- [原文节选]:
=-=-=
已于 2025-02-08 11:22:45 修改

阅读量1k

点赞数 15

文章标签：超分辨率重建人工智能图像处理

于 2024-07-02 16:48:51 首次发布

本文链接：https://blog.youkuaiyun.com/m0_52249955/article/details/140126485

版权

把这两组链接分别导入就可以了，这里主要t+数字要更换，还有后面r32.7就是你的l4t系统版本号，输入一个点后的就可以了，不用精确到小版本，比如我32.7.3就输到32.7，不然也是找不到。

引言：记录使用深度学习的方法，使得不清楚失真图像进行超分辨率重建使得不清楚图像变得清晰

代码来着GitHub大佬分析：GitHub - zhengchen1999/DAT: PyTorch code for our ICCV 2023 paper "Dual Aggregation Transformer for Image Super-Resolution"

论文地址：https://arxiv.org/abs/2308.03364

本文主要讲述自己进行安装部署运行的过程，用于debug记录，希望也可以帮助其他小伙伴。

1.代码获取

https://github.com/zhengchen1999/DAT.git

2.环境搭建

这里使用conda搭建python运行环境，注意conda要切换到代码目录

conda create -n DAT python=3.8
conda activate DAT
pip install -r requirements.txt
python setup.py develop

其中pytorch和cuda安装可能有点问题

torch-1.8.0+cu111-cp38-cp38-win_amd64.whl

建议去官网下载：https://download.pytorch.org/whl/torch_stable.html

安装完之后，可能会出现“ImportError: cannot import name ‘packaging‘ from ‘pkg_resources‘‘

降低版本setuptools版本

pip install setuptools==69.5.1

使用项目进行检查环境

python setup.py develop

在环境中测试，是否加载cuda

import torch
device = torch.device('cuda' if torch.cuda.is_available() else 'cpu')
print(device)
=-=-=
- [相关数据]:
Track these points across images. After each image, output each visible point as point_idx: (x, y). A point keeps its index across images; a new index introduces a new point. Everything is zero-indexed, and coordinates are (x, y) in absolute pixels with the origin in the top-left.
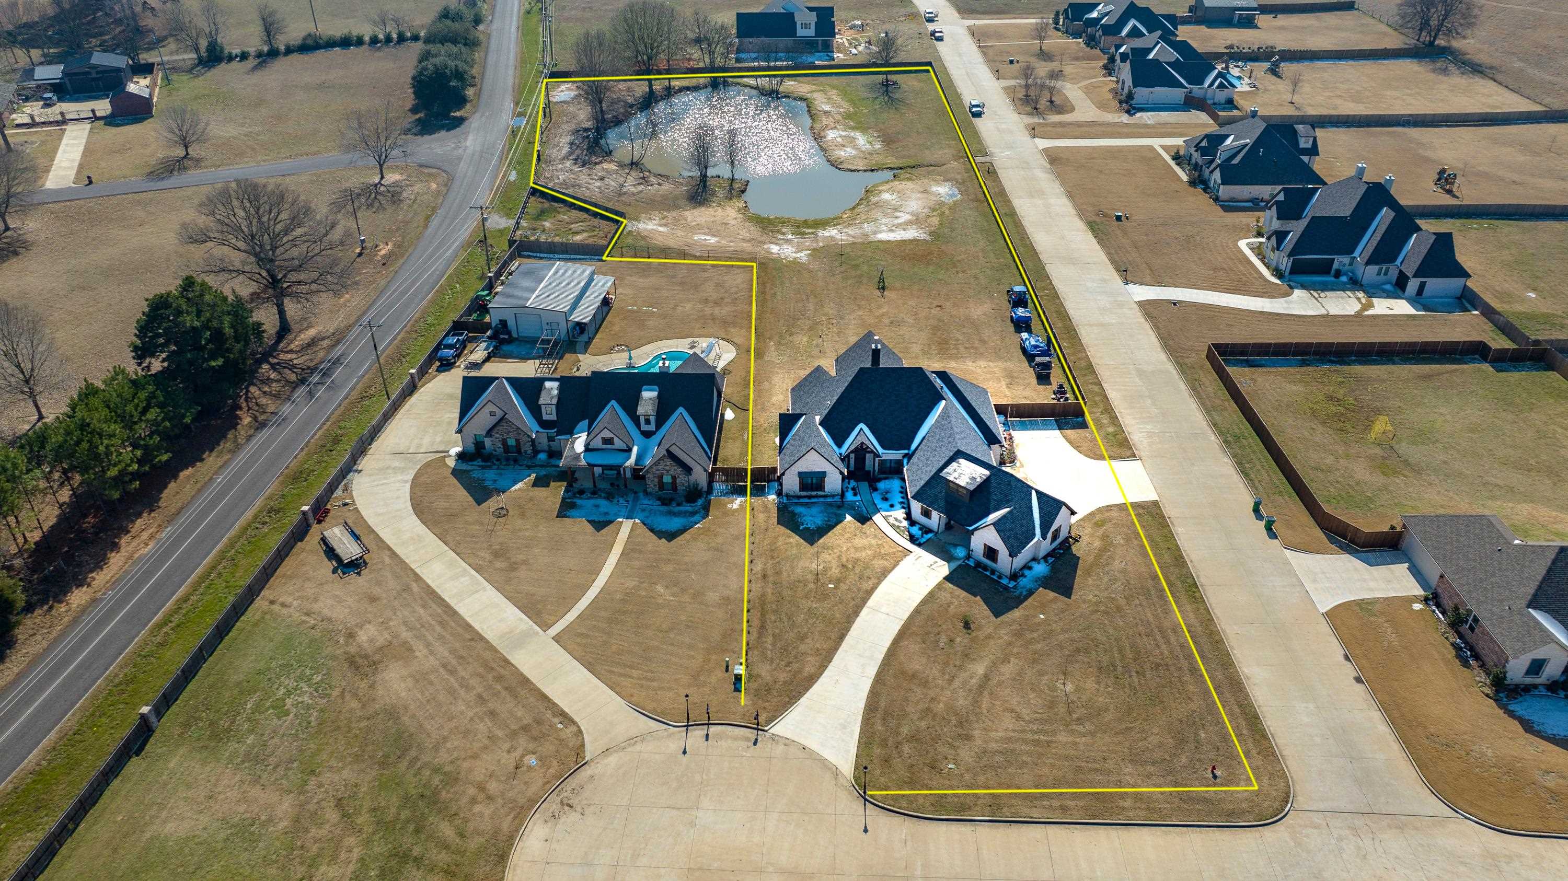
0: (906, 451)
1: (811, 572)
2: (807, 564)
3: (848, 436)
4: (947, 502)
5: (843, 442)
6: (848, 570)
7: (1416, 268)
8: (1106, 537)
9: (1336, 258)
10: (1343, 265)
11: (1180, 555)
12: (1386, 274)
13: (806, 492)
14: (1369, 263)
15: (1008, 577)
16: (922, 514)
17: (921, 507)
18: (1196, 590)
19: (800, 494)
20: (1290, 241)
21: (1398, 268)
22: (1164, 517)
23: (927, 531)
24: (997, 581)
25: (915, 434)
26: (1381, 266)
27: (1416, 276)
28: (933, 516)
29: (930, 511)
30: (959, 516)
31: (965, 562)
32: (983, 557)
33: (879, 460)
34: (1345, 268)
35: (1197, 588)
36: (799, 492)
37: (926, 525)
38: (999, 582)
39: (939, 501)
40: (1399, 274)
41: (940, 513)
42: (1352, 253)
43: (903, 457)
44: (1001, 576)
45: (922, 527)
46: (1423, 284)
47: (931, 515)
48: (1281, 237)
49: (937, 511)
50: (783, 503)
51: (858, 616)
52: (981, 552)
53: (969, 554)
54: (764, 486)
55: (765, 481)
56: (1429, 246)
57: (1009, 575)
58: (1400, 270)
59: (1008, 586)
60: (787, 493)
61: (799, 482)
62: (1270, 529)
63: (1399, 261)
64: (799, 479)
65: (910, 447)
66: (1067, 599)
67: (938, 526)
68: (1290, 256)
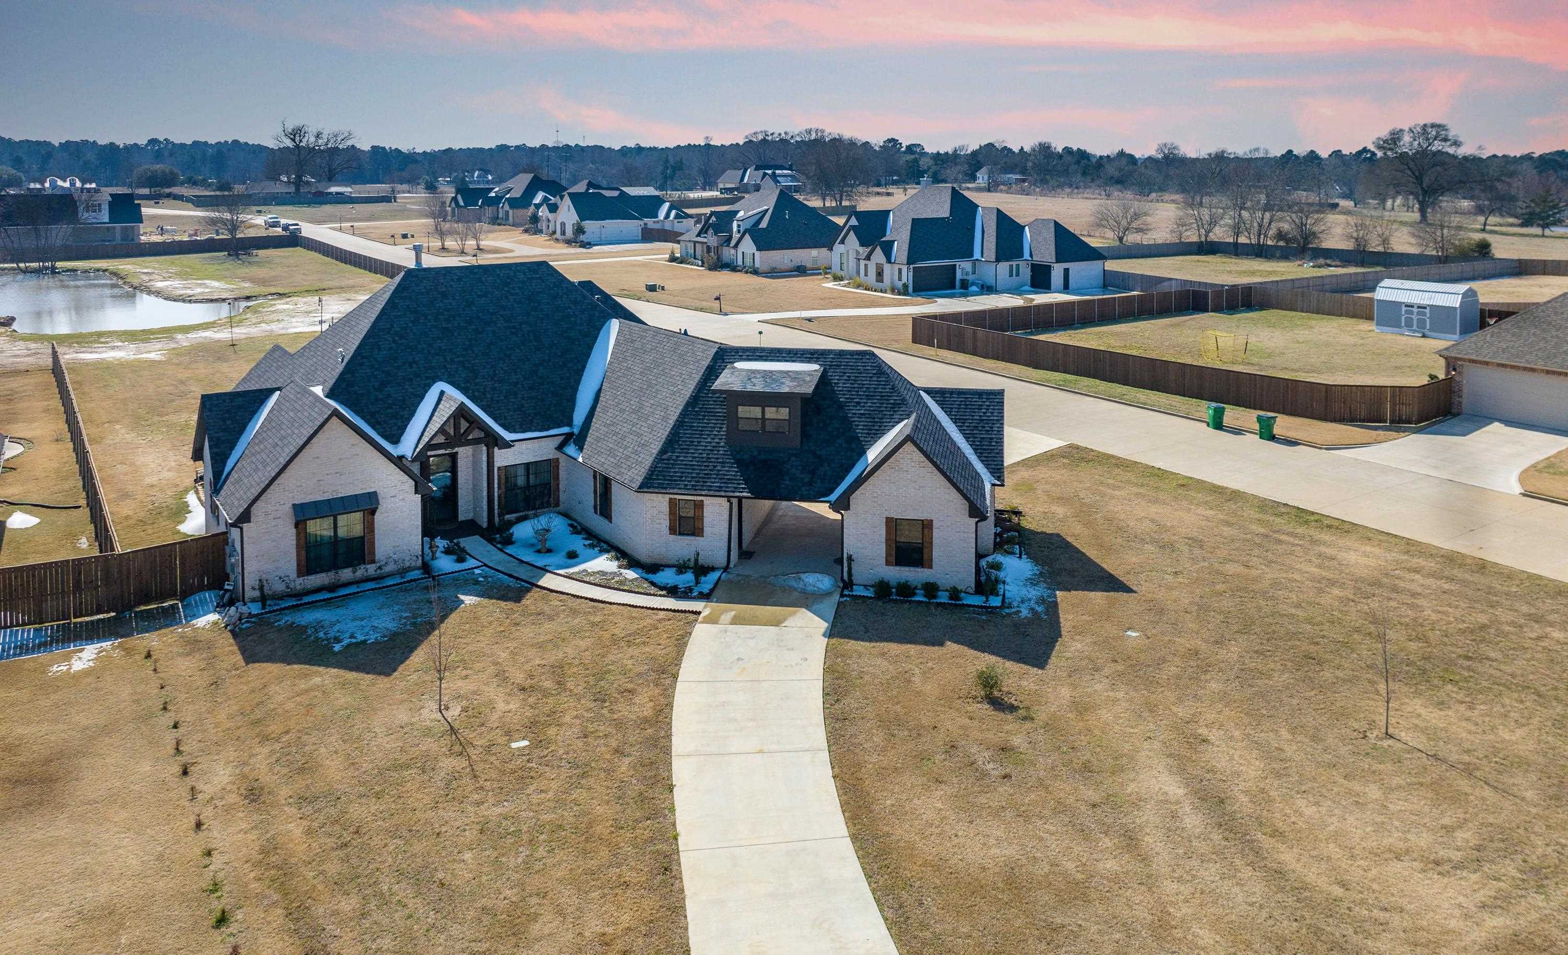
0: (566, 430)
1: (427, 732)
2: (402, 716)
3: (412, 414)
4: (740, 463)
5: (402, 430)
6: (546, 693)
7: (1053, 253)
8: (1062, 500)
9: (958, 264)
10: (967, 274)
11: (1214, 486)
12: (1018, 275)
13: (318, 576)
14: (998, 260)
15: (971, 591)
16: (673, 531)
17: (668, 509)
18: (1316, 517)
19: (300, 583)
20: (900, 249)
21: (1030, 263)
22: (1113, 456)
23: (701, 570)
24: (955, 605)
25: (575, 390)
26: (1011, 263)
27: (1058, 261)
28: (707, 521)
29: (699, 506)
30: (788, 482)
31: (846, 596)
32: (888, 563)
33: (499, 468)
34: (971, 278)
35: (1313, 513)
36: (298, 577)
37: (689, 560)
38: (963, 605)
39: (719, 468)
40: (1032, 271)
41: (729, 498)
42: (972, 256)
43: (560, 448)
44: (955, 594)
45: (681, 568)
46: (1066, 271)
47: (701, 518)
48: (887, 249)
49: (723, 494)
50: (250, 615)
51: (671, 788)
52: (880, 550)
53: (845, 574)
54: (172, 606)
55: (172, 595)
56: (1053, 229)
57: (973, 585)
58: (1032, 264)
59: (989, 607)
60: (261, 588)
61: (294, 542)
62: (1272, 438)
63: (1026, 255)
64: (294, 531)
65: (572, 420)
66: (1133, 594)
67: (726, 544)
68: (909, 263)
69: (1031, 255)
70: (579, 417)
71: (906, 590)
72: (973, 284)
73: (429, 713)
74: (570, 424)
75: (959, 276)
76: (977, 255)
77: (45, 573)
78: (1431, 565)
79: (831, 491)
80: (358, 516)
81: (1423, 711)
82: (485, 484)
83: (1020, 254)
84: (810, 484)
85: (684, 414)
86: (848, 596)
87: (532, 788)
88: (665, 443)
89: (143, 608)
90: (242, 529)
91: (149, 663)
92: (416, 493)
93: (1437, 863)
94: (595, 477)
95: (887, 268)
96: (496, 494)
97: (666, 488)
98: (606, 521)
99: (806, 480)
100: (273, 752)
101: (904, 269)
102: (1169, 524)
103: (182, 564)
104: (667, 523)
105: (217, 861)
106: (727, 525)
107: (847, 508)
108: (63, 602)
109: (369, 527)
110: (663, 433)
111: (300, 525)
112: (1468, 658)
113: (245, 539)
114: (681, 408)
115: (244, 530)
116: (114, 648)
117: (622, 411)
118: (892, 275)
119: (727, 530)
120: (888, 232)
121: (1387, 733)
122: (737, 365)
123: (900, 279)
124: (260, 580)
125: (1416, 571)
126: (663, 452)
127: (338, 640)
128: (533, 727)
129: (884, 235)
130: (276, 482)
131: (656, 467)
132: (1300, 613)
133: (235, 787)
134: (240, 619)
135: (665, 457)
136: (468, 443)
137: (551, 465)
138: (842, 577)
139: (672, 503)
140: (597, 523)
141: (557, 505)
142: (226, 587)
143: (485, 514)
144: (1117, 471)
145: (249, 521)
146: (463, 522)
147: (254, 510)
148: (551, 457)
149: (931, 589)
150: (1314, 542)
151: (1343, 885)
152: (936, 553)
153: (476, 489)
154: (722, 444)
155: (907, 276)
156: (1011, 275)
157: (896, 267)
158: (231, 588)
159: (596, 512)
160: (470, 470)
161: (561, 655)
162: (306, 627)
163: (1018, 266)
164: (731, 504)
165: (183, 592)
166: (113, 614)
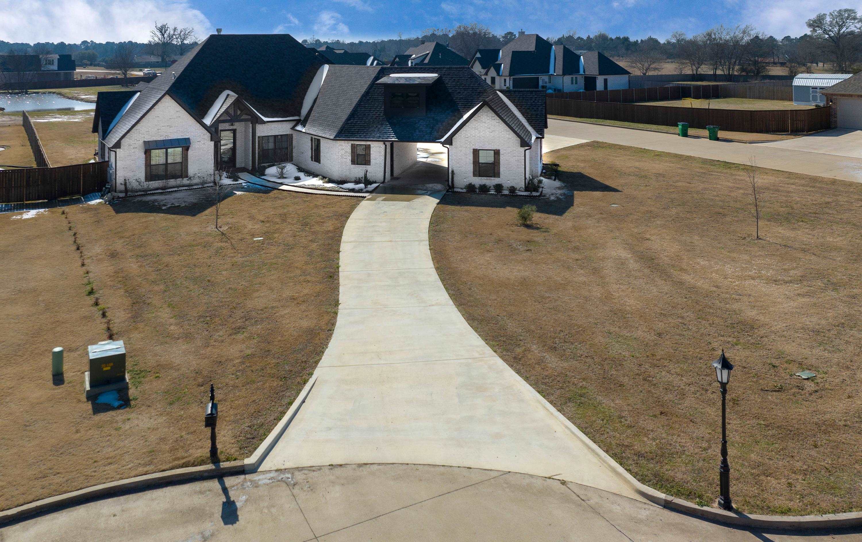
0: (297, 117)
1: (209, 234)
2: (196, 229)
3: (212, 105)
4: (391, 124)
7: (597, 69)
8: (584, 161)
9: (540, 77)
10: (546, 83)
11: (676, 154)
12: (576, 83)
13: (157, 182)
14: (564, 74)
15: (523, 190)
16: (353, 162)
17: (350, 150)
18: (736, 165)
19: (146, 185)
20: (505, 68)
21: (583, 76)
22: (617, 145)
23: (367, 182)
24: (513, 195)
25: (303, 98)
26: (572, 76)
27: (600, 74)
28: (373, 156)
29: (368, 147)
30: (418, 133)
31: (450, 192)
32: (474, 175)
33: (259, 137)
34: (548, 85)
35: (734, 164)
36: (146, 181)
37: (362, 178)
38: (517, 195)
39: (379, 127)
40: (585, 81)
41: (384, 142)
42: (549, 72)
43: (293, 128)
44: (512, 190)
45: (357, 182)
46: (606, 81)
47: (369, 155)
48: (497, 68)
49: (381, 139)
50: (119, 197)
51: (338, 252)
52: (470, 168)
53: (450, 182)
54: (78, 198)
55: (78, 193)
56: (597, 57)
57: (524, 187)
58: (585, 77)
59: (532, 196)
60: (125, 184)
61: (144, 162)
62: (717, 139)
63: (581, 72)
64: (144, 156)
65: (300, 113)
66: (619, 193)
67: (383, 169)
68: (510, 75)
69: (584, 72)
70: (304, 111)
71: (484, 189)
72: (550, 88)
73: (211, 228)
74: (299, 114)
75: (541, 83)
76: (551, 72)
77: (12, 175)
78: (803, 182)
79: (443, 137)
80: (180, 149)
81: (782, 232)
82: (251, 146)
83: (578, 71)
84: (431, 133)
85: (361, 101)
86: (451, 192)
87: (262, 253)
88: (349, 115)
89: (62, 199)
90: (116, 152)
91: (64, 216)
92: (211, 140)
93: (775, 281)
94: (312, 140)
95: (497, 79)
96: (257, 152)
97: (349, 137)
98: (318, 164)
99: (429, 131)
100: (124, 242)
101: (508, 79)
102: (646, 169)
103: (84, 176)
104: (350, 158)
105: (90, 275)
106: (383, 158)
107: (451, 144)
108: (20, 191)
109: (185, 157)
110: (348, 111)
111: (147, 152)
112: (815, 213)
113: (118, 158)
114: (359, 98)
115: (117, 153)
116: (45, 211)
117: (328, 105)
118: (501, 83)
119: (384, 161)
120: (499, 59)
121: (758, 237)
122: (392, 75)
123: (505, 85)
124: (125, 180)
125: (793, 184)
126: (348, 119)
127: (164, 205)
128: (266, 234)
129: (497, 60)
130: (135, 128)
131: (344, 127)
132: (717, 198)
133: (104, 253)
134: (113, 199)
135: (349, 122)
136: (242, 121)
137: (288, 138)
138: (448, 184)
139: (353, 147)
140: (313, 166)
141: (292, 161)
142: (107, 186)
143: (251, 163)
144: (619, 151)
145: (120, 148)
146: (238, 168)
147: (123, 141)
148: (288, 133)
149: (499, 188)
150: (732, 175)
151: (717, 287)
152: (502, 169)
153: (246, 150)
154: (382, 115)
155: (509, 83)
156: (572, 83)
157: (503, 78)
158: (109, 187)
159: (312, 160)
160: (243, 140)
161: (286, 211)
162: (148, 201)
163: (576, 78)
164: (386, 146)
165: (83, 191)
166: (46, 201)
=-=-=
- [任务说明]:
- A) 在讲述DAT图像超分辨率部署过程的原文节选中，出现导入错误后，作者建议把setuptools降到哪个版本？
- B) 请从最后一行代码之后续写这篇讲述DAT图像超分辨率部署过程的原文节选。

- [参考答案]:
- A) 69.5.1版本。

- B)
运行结果：cuda 说明显卡加载成功

下载对应数据集，和预训练模型，识别效果

百度网盘请输入提取码

将预训练模型放入experiments的pretrained_models 下

3.测试

可以将自己要重建的图像放入datasets目录的single目录下

进行超分辨率重建

python basicsr/test.py -opt options/Test/test_single_x4.yml

test_single_x4.yml介绍

# general settings
name: test_single_x4   #测试文件生成名
model_type: DATModel   #使用模型
scale: 4                #缩小倍数
num_gpu: 1              #gpu数量
manual_seed: 10        #随机种子，随机种子一样，生成的结果一样，可用来复现

datasets:              #超分辨重建数据
  test_1:
    name: Single
    type: SingleImageDataset       #图片配对模式
    dataroot_lq: datasets/single    #测试路径低清图片位置
    io_backend:
      type: disk              #输入/输出后端配置，这里使用磁盘作为后端

# network structures  网络结构配置，用于生成模型
network_g:
  type: DAT              #网络类型 DAT
  upscale: 4              #上采样倍数
  in_chans: 3             #输入通道数
  img_size: 64            #图像尺寸
  img_range: 1.           #图像数据的范围
  split_size: [8,32]      #分割大小，用于网络中的注意力机制。
  depth: [6,6,6,6,6,6]     #网络层深度
  embed_dim: 180            #嵌入维度
  num_heads: [6,6,6,6,6,6]   #注意力机制中的头数
  expansion_factor: 4       #扩张因子
  resi_connection: '1conv'  #残差连接的类型

# path
path:
  pretrain_network_g: experiments/pretrained_models/DAT/DAT_x4.pth   #预训练模型路径
  strict_load_g: True               #加载预训练模型时是否严格匹配

# validation settings
val:
  save_img: True                    #是否保存图片
  suffix: 'x4'  # 保存图像时添加的后缀
  use_chop: False  # 是否使用分割来节省内存

生成输出结果在results/test_sing_x4/visualization/sing内

4.数据集制作

根据使用的预训练模型在option/Train目录下选择对应的yml文件。

数据集的制作包括：高清图片数据集获取、高清图片数据集的清洗（去除异常图片）、低清图片制作

高清图片数据集获取：自己选择合适的数据集

高清图片数据集的清洗（去除切片产生的黑色图片）

对对灰度图进行的处理

from PIL import Image
import numpy as np
import os

def load_grayscale_image(image_path):
    """加载灰度图像并转换为NumPy数组"""
    with Image.open(image_path) as img:
        if img.mode != 'L':  # 确保图像是灰度模式
            img = img.convert('L')
        return np.array(img)

def is_black_dominant_gray(image_array, threshold=0.5, black_threshold=10):
    """判断图像是否含有大面积黑色区域"""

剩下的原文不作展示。